-- Text provided --

Zynga has spent hundreds of millions over the past few years building its own server farms to replace those it previously rented from Amazon.com (AMZN). The new servers give Zynga the flexibility to offer more sophisticated services to other game makers. Later this year the company plans to offer a data analytics dashboard, which could tell game makers which features improve play or slow it down. Zynga execs also talk about one day serving as consultants to small game developers. “A lot of services we offer internally to our individual game studios we are planning to offer externally,” says Cadir Lee, Zynga’s chief technology officer. “Our hope is to make all games better. Even some big companies, as they scale, have technical difficulties.” Electronic Arts (ERTS), for one, has had trouble keeping its most popular Web game, The Sims Online, from experiencing downtime.
Pincus & Co. have no illusions about working with archenemy EA, but they believe they have developed a singular expertise in hugely popular social games, and if they can offer that insight to smaller rivals it will prove hard to resist. Many developers, though, are waiting to see exactly what Zynga offers and at what price. “Everyone we are talking to is interested in participating at one level or another,” Pincus says. But “they need to see us show up with some real there there.”
The bottom line: To reduce its dependence on hits, Zynga has created its own platform, offering services to rival game makers at a steep price.

-- Task list --
• a. Return everything in the Zynga text from "Zynga has spent" down to "from experiencing downtime.".
• b. List every passage that appears inside quotation marks in the Zynga text.
Work only from the text about Zynga.

-- Material provided --

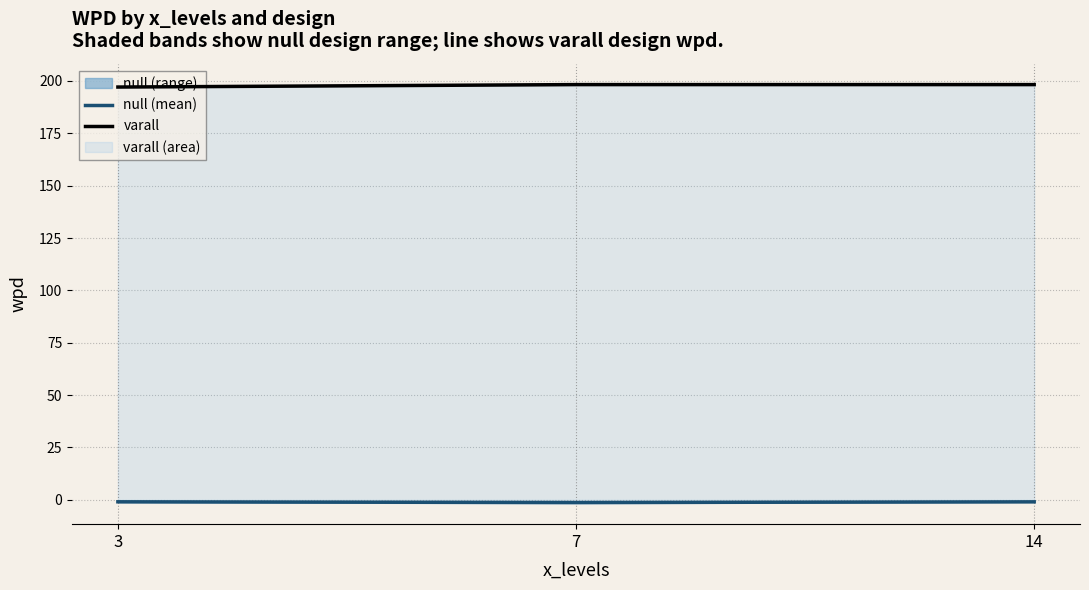

At which label does varall reach its peak?

7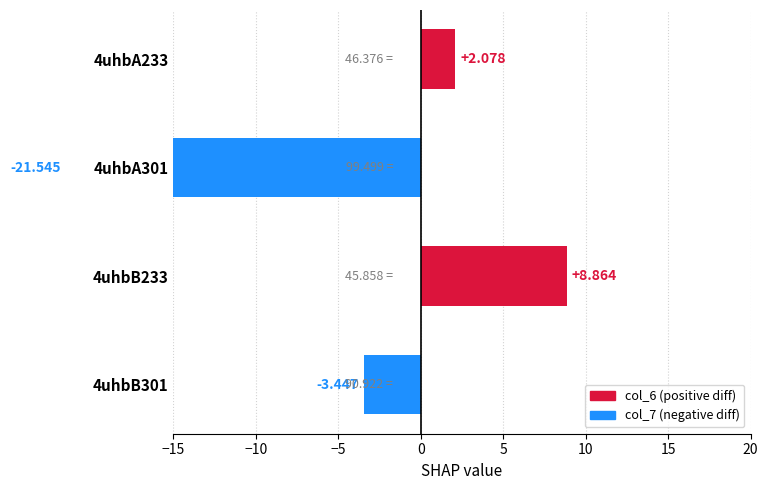

How many values are above zero?

2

-- Results by task --
• a.
Zynga has spent hundreds of millions over the past few years building its own server farms to replace those it previously rented from Amazon.com (AMZN). The new servers give Zynga the flexibility to offer more sophisticated services to other game makers. Later this year the company plans to offer a data analytics dashboard, which could tell game makers which features improve play or slow it down. Zynga execs also talk about one day serving as consultants to small game developers. “A lot of services we offer internally to our individual game studios we are planning to offer externally,” says Cadir Lee, Zynga’s chief technology officer. “Our hope is to make all games better. Even some big companies, as they scale, have technical difficulties.” Electronic Arts (ERTS), for one, has had trouble keeping its most popular Web game, The Sims Online, from experiencing downtime.

• b.
- A lot of services we offer internally to our individual game studios we are planning to offer externally
- Our hope is to make all games better. Even some big companies, as they scale, have technical difficulties.
- Everyone we are talking to is interested in participating at one level or another
- they need to see us show up with some real there there.